La definizione dei prezzi sulla base del solo valore genera un problema. Il valore di un farmaco deriva da una lunga e complessa attività di ricerca e sviluppo effettuata a livello globale, e tale valore è sostanzialmente simile nei diversi Paesi in cui il farmaco viene lanciato. Se il prezzo venisse definito sulla sola base del suo valore, i prezzi sarebbero molto simili tra i diversi Paesi. Tuttavia, la disponibilità a pagare può essere molto diversa e dipende, per esempio, dalle risorse disponibili: anche in aree relativamente omogenee, com’è il caso dell’Europa, esistono importanti differenze nel reddito pro-capite e, a parità di reddito, nella priorità che la sanità ha nell’agenda politica di un certo governo. In questo caso si potrebbero avere prezzi che differiscono molto in relazione alla disponibilità a pagare per lo stesso risultato in termini di salute. Il rischio di prezzi diversi è che i pagatori con più alta disponibilità a pagare guardino ai prezzi più bassi, con effetti negativi sulle imprese. La soluzione è stata la stipula di accordi che prevedono sconti o altre forme di riduzione del prezzo non visibili a livello internazionale: questo garantisce alla collettività l’idea che il prezzo rifletta il valore del farmaco, alle imprese il vantaggio di avere prezzi visibili omogenei e ai Paesi che hanno meno risorse di pagare meno.

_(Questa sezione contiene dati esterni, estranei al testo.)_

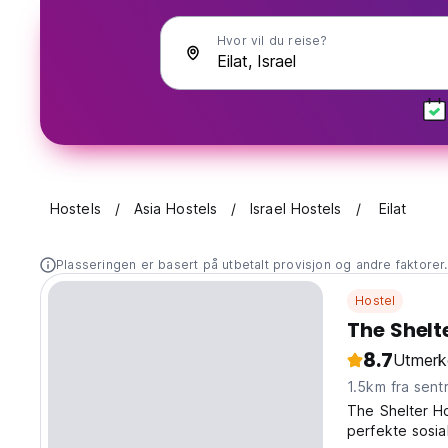
Hvor vil du reise?
Hostels
Asia Hostels
Israel Hostels
Eilat
Plasseringen er basert på utbetalt provisjon og andre faktorer
Hostel
The Shelte
8.7
Utmerk
1.5km fra sent
The Shelter Hos
perfekte sosi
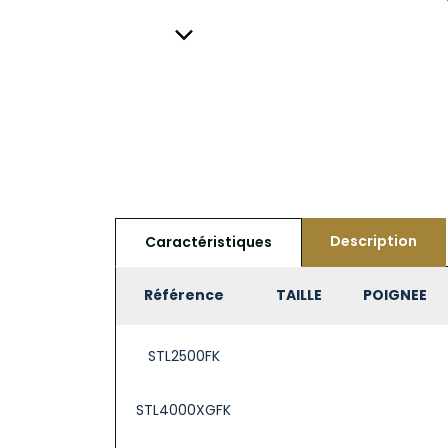
Description
Caractéristiques
Référence
TAILLE
POIGNEE
STL2500FK
STL4000XGFK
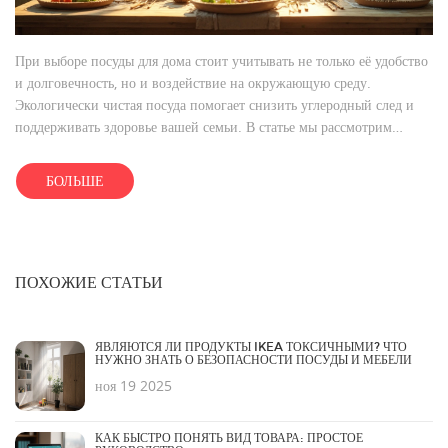
При выборе посуды для дома стоит учитывать не только её удобство
и долговечность, но и воздействие на окружающую среду.
Экологически чистая посуда помогает снизить углеродный след и
поддерживать здоровье вашей семьи. В статье мы рассмотрим
различные материалы, используемые для производства посуды, и
выясним, какие из них самые безопасные для окружающей среды.
БОЛЬШЕ
Также предложим практические советы по выбору наиболее
экологичной посуды.
ПОХОЖИЕ СТАТЬИ
ЯВЛЯЮТСЯ ЛИ ПРОДУКТЫ IKEA ТОКСИЧНЫМИ? ЧТО
НУЖНО ЗНАТЬ О БЕЗОПАСНОСТИ ПОСУДЫ И МЕБЕЛИ
ноя 19 2025
КАК БЫСТРО ПОНЯТЬ ВИД ТОВАРА: ПРОСТОЕ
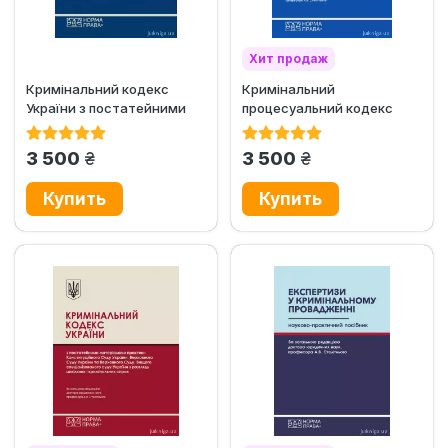
Хит продаж
Кримінальний кодекс
Кримінальний
Эксклюзив
України з постатейними
процесуальний кодекс
матеріалами практики...
України з постатейними
матеріалами...
грн.
грн.
3 500
3 500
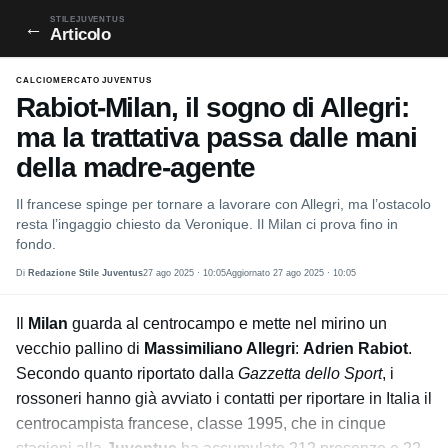
STILEJUVENTUS
←
Articolo
CALCIOMERCATO JUVENTUS
Rabiot-Milan, il sogno di Allegri:
ma la trattativa passa dalle mani
della madre-agente
Il francese spinge per tornare a lavorare con Allegri, ma l’ostacolo
resta l’ingaggio chiesto da Veronique. Il Milan ci prova fino in
fondo.
Di
Redazione Stile Juventus
27 ago 2025 · 10:05
Aggiornato 27 ago 2025 · 10:05
Il
Milan
guarda al centrocampo e mette nel mirino un
vecchio pallino di
Massimiliano Allegri
:
Adrien Rabiot
.
Secondo quanto riportato dalla
Gazzetta dello Sport
, i
rossoneri hanno già avviato i contatti per riportare in Italia il
centrocampista francese, classe 1995, che in cinque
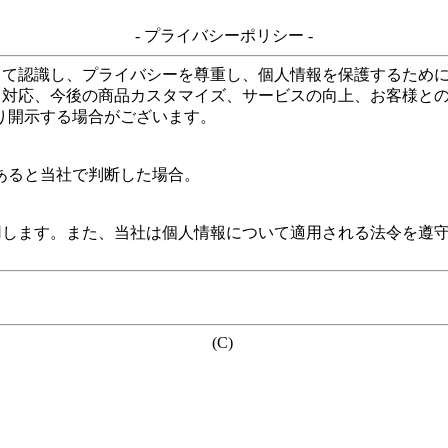
- プライバシーポリシー -
して認識し、プライバシーを尊重し、個人情報を保護するため
る対応、今後の商品カスタマイズ、サービスの向上、お客様と
り開示する場合がございます。
あると当社で判断した場合。
用します。また、当社は個人情報について適用される法令を遵
(C)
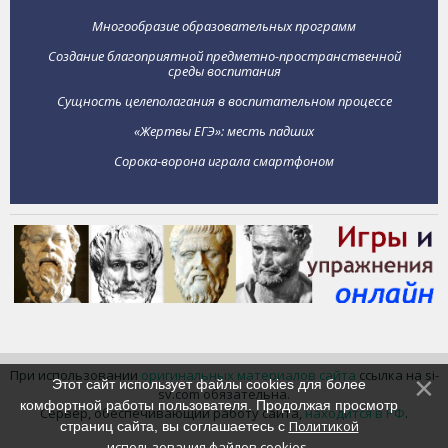
Многообразие образовательных программ
Создание благоприятной предметно-пространственной
среды воспитания
Сущность целеполагания в воспитательном процессе
«Жертвы ЕГЭ»: месть падших
Сорока-ворона играла смартфоном
При использовании
оригинальных материалов сайта
ссылка на si-
Этот сайт использует файлы cookies для более
sv.com обязательна.
комфортной работы пользователя. Продолжая просмотр
Сервер, обеспечивающий работу сайта,
находится в РФ
.
Политикой
страниц сайта, вы соглашаетесь с
использования файлов cookies
.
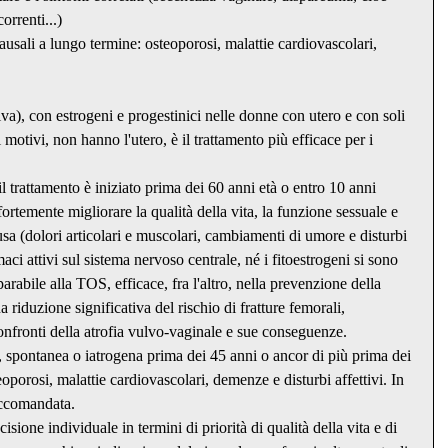
correnti...)
ali a lungo termine: osteoporosi, malattie cardiovascolari, 
a), con estrogeni e progestinici nelle donne con utero e con soli 
i motivi, non hanno l'utero, è il trattamento più efficace per i 
il trattamento è iniziato prima dei 60 anni età o entro 10 anni 
emente migliorare la qualità della vita, la funzione sessuale e 
ausa (dolori articolari e muscolari, cambiamenti di umore e disturbi 
aci attivi sul sistema nervoso centrale, né i fitoestrogeni si sono 
rabile alla TOS, efficace, fra l'altro, nella prevenzione della 
 riduzione significativa del rischio di fratture femorali, 
confronti della atrofia vulvo-vaginale e sue conseguenze. 
pontanea o iatrogena prima dei 45 anni o ancor di più prima dei 
oporosi, malattie cardiovascolari, demenze e disturbi affettivi. In 
accomandata.
sione individuale in termini di priorità di qualità della vita e di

Ovviamente questo riduce il livello di trasparenza dei prezzi e, quindi, aumenta il rischio di comportamenti opportunistici dei pagatori, che possono scaricare sugli altri Paesi l’onere di pagare per la salute dei propri cittadini, e delle imprese, che possono chiedere prezzi più alti, dovendo poi gestire richieste di sconto non visibili nei diversi Paesi.

 

Un ultimo tema rilevante è se il prezzo, al di là del valore del farmaco e dei costi sostenuti dalle imprese, debba essere uno strumento di «attrazione» degli investimenti nelle attività considerate più nobili (ricerca, sviluppo e produzione). Si tratta anche in questo caso di una deviazione dal principio del prezzo basato sul valore. Le scelte di localizzazione da parte delle imprese non dipendono dal prezzo ma dalla stabilità del quadro regolatorio, da incentivi fiscali e finanziari, dalle azioni finalizzate a rendere più efficiente l’approvazione degli studi clinici, nonché dalla dimensione complessiva attesa del mercato.

 

In definitiva, definire i prezzi sulla base dei costi sostenuti dalle imprese (e non del valore) e utilizzare il prezzo come strumento attrattivo degli investimenti, che hanno effetti globali, non è corretto. Il nuovo Decreto prezzi, per quanto specifichi l’importanza di collegare il prezzo al valore terapeutico del farmaco, reintroduce un modello cost-plus nel caso di farmaci per i quali non ci siano alternative terapeutiche disponibili, e richiede alle aziende di informare l’Aifa sugli incentivi pubblici ricevuti per lo sviluppo dei farmaci. Questi due ultimi aspetti non sembrano essere condivisibili.